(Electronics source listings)
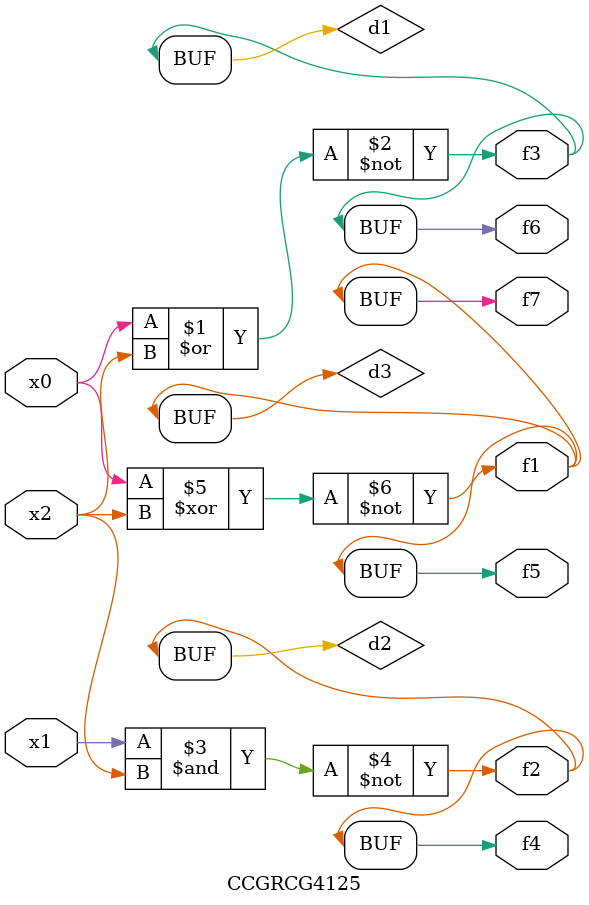
<source format=v>
module CCGRCG4125(
	input x0, x1, x2,
	output f1, f2, f3, f4, f5, f6, f7
);

	wire d1, d2, d3;

	nor (d1, x0, x2);
	nand (d2, x1, x2);
	xnor (d3, x0, x2);
	assign f1 = d3;
	assign f2 = d2;
	assign f3 = d1;
	assign f4 = d2;
	assign f5 = d3;
	assign f6 = d1;
	assign f7 = d3;
endmodule

</source>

§ **About this task**
Nothing but the lines from the one with "nand (d2, x1, x2);" through the last line of the data should appear; print them exactly.

§ **Result of this task**
	nand (d2, x1, x2);
	xnor (d3, x0, x2);
	assign f1 = d3;
	assign f2 = d2;
	assign f3 = d1;
	assign f4 = d2;
	assign f5 = d3;
	assign f6 = d1;
	assign f7 = d3;
endmodule

</source>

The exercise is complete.